_REQUIREMENT_.
Reproduce verbatim all of the data given below, but do not carry over the images.

^^^^^^^^

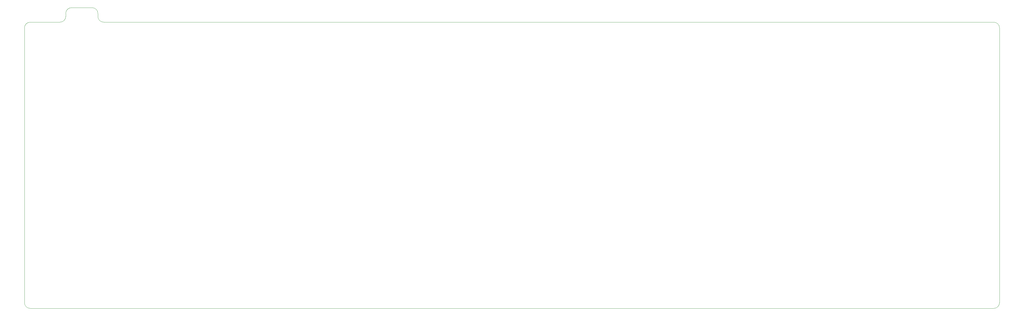
<source format=gbr>
%TF.GenerationSoftware,KiCad,Pcbnew,8.0.0*%
%TF.CreationDate,2024-11-20T19:58:16-08:00*%
%TF.ProjectId,Hampter1.3,48616d70-7465-4723-912e-332e6b696361,rev?*%
%TF.SameCoordinates,Original*%
%TF.FileFunction,Profile,NP*%
%FSLAX46Y46*%
G04 Gerber Fmt 4.6, Leading zero omitted, Abs format (unit mm)*
G04 Created by KiCad (PCBNEW 8.0.0) date 2024-11-20 19:58:16*
%MOMM*%
%LPD*%
G01*
G04 APERTURE LIST*
%TA.AperFunction,Profile*%
%ADD10C,0.050000*%
%TD*%
G04 APERTURE END LIST*
D10*
X185039000Y-122173998D02*
X185039002Y-122809000D01*
X186944000Y-125095002D02*
G75*
G02*
X185038998Y-123190002I0J1905002D01*
G01*
X172466002Y-125095002D02*
X162559999Y-125094999D01*
X186944000Y-125095002D02*
X482600002Y-125095000D01*
X174370998Y-122173998D02*
G75*
G02*
X176275998Y-120268998I1905002J-2D01*
G01*
X160654999Y-126999999D02*
G75*
G02*
X162559999Y-125094999I1905001J-1D01*
G01*
X174371000Y-122809000D02*
X174371002Y-123190002D01*
X174370998Y-122173998D02*
X174371000Y-122809000D01*
X484505002Y-218440002D02*
G75*
G02*
X482600002Y-220345002I-1905002J2D01*
G01*
X185039002Y-122809000D02*
X185039000Y-123190002D01*
X160654999Y-126999999D02*
X160655000Y-218440002D01*
X482600002Y-125095000D02*
G75*
G02*
X484505000Y-127000000I-2J-1905000D01*
G01*
X162559999Y-220345001D02*
G75*
G02*
X160654999Y-218440001I1J1905001D01*
G01*
X484505002Y-127000000D02*
X484505002Y-218440002D01*
X174371002Y-123190002D02*
G75*
G02*
X172466002Y-125095002I-1905002J2D01*
G01*
X183134000Y-120268998D02*
G75*
G02*
X185039002Y-122173998I0J-1905002D01*
G01*
X162560000Y-220345002D02*
X482600002Y-220345002D01*
X176275998Y-120268998D02*
X183134000Y-120268998D01*
M02*

</source>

^^^^^^^^

_ANSWER TO THIS EXERCISE_.
<source format=gbr>
%TF.GenerationSoftware,KiCad,Pcbnew,8.0.0*%
%TF.CreationDate,2024-11-20T19:58:16-08:00*%
%TF.ProjectId,Hampter1.3,48616d70-7465-4723-912e-332e6b696361,rev?*%
%TF.SameCoordinates,Original*%
%TF.FileFunction,Profile,NP*%
%FSLAX46Y46*%
G04 Gerber Fmt 4.6, Leading zero omitted, Abs format (unit mm)*
G04 Created by KiCad (PCBNEW 8.0.0) date 2024-11-20 19:58:16*
%MOMM*%
%LPD*%
G01*
G04 APERTURE LIST*
%TA.AperFunction,Profile*%
%ADD10C,0.050000*%
%TD*%
G04 APERTURE END LIST*
D10*
X185039000Y-122173998D02*
X185039002Y-122809000D01*
X186944000Y-125095002D02*
G75*
G02*
X185038998Y-123190002I0J1905002D01*
G01*
X172466002Y-125095002D02*
X162559999Y-125094999D01*
X186944000Y-125095002D02*
X482600002Y-125095000D01*
X174370998Y-122173998D02*
G75*
G02*
X176275998Y-120268998I1905002J-2D01*
G01*
X160654999Y-126999999D02*
G75*
G02*
X162559999Y-125094999I1905001J-1D01*
G01*
X174371000Y-122809000D02*
X174371002Y-123190002D01*
X174370998Y-122173998D02*
X174371000Y-122809000D01*
X484505002Y-218440002D02*
G75*
G02*
X482600002Y-220345002I-1905002J2D01*
G01*
X185039002Y-122809000D02*
X185039000Y-123190002D01*
X160654999Y-126999999D02*
X160655000Y-218440002D01*
X482600002Y-125095000D02*
G75*
G02*
X484505000Y-127000000I-2J-1905000D01*
G01*
X162559999Y-220345001D02*
G75*
G02*
X160654999Y-218440001I1J1905001D01*
G01*
X484505002Y-127000000D02*
X484505002Y-218440002D01*
X174371002Y-123190002D02*
G75*
G02*
X172466002Y-125095002I-1905002J2D01*
G01*
X183134000Y-120268998D02*
G75*
G02*
X185039002Y-122173998I0J-1905002D01*
G01*
X162560000Y-220345002D02*
X482600002Y-220345002D01*
X176275998Y-120268998D02*
X183134000Y-120268998D01*
M02*

</source>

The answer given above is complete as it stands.